O professor Ayman aproximou-se de Ahmed e passou-lhe a mão pelo cabelo, mostrando que achara aquela pergunta muito pertinente.
"Tende paciência e esperai. A umma vai acordar."
"Mas quando, senhor professor? Quando?"
O professor respirou fundo e fez um sorriso enigmático antes de voltar costas.
"Em breve."
V
A faixa de água era uma estrada a cortar a cidade e a lancha acelerava pelo Grande Canal como se fosse um bólide desportivo, ziguezagueando entre os pesados vaporetti, as elegantes gôndolas e os táxis ligeiros, mas o olhar de Tomás mantinha-se preso sobretudo às deslumbrantes fachadas bizantinas que o espelho líquido reflectia em ondulação; viam--se palacetes lado a lado, desfilando pálidos e orgulhosos, ocasionalmente com as luzes interiores acesas, o que permitia vislumbrar pelas janelas múltiplos quadros, candelabros e estantes de livros, sempre por baixo de tectos cuidadosamente trabalhados.
"Falta pouco", prometeu Guido, o guia italiano que fora esperar Tomás ao aeroporto.
Havia já alguns anos que o historiador não vinha a Veneza e regressar à grande e velha cidade dos canais revelava-se uma experiência de cortar a respiração. Pousou os olhos na água; o mar era verde-garrafa e pequenas vagas gorgulhavam de encontro à base da lancha. Inspirou o ar fresco da tarde. Cheirava a maresia e as gaivotas grasnavam sem cessar; num instante os pipilares pareciam alegres e no seguinte melancólicos.
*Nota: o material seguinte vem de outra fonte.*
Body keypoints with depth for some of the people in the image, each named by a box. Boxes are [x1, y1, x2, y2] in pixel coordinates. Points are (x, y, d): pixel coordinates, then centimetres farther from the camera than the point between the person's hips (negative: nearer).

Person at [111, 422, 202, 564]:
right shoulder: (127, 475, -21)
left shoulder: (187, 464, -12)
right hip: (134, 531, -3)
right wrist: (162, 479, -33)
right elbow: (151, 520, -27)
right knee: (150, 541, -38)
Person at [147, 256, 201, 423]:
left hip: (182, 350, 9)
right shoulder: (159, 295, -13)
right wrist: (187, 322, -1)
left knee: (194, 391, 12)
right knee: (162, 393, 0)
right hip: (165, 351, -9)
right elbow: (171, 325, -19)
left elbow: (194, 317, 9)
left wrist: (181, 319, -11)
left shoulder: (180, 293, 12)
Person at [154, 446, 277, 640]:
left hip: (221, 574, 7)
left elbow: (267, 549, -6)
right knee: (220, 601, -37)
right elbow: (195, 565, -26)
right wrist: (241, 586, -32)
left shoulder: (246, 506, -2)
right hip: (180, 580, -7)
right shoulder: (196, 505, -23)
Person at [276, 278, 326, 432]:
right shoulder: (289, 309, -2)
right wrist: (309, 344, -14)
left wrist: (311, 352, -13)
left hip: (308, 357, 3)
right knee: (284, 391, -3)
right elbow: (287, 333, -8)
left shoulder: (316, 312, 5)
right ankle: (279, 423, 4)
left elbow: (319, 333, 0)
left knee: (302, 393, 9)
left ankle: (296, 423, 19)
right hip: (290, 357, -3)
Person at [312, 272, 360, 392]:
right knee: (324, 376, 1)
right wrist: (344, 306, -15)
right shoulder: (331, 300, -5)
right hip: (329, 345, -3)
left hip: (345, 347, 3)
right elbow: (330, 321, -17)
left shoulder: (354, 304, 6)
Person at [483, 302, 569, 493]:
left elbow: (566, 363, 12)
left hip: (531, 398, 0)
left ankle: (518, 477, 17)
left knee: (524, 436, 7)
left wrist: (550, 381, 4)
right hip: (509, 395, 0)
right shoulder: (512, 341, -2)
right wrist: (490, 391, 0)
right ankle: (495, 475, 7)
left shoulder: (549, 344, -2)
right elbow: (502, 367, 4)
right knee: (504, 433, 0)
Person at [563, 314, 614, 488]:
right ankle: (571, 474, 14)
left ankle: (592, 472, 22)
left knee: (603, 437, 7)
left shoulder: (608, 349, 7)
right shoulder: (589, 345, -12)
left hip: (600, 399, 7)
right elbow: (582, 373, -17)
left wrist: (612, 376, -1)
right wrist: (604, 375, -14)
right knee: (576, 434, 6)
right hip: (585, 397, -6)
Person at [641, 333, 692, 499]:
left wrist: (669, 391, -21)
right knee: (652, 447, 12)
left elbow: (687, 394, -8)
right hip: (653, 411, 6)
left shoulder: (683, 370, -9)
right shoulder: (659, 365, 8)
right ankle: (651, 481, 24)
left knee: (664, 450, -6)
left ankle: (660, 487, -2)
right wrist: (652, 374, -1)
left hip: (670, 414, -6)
A lancha flectiu para a esquerda, o Grande Canal abriu-se e revelou as torres da San Giorgio Maggiore ao fundo à direita. A embarcação atravessou o Bacino di J»an Marco, passando ao lado da grande praça e do imponente Campanile, à esquerda, e encostou perto da movimentada Ponte delia Paglia.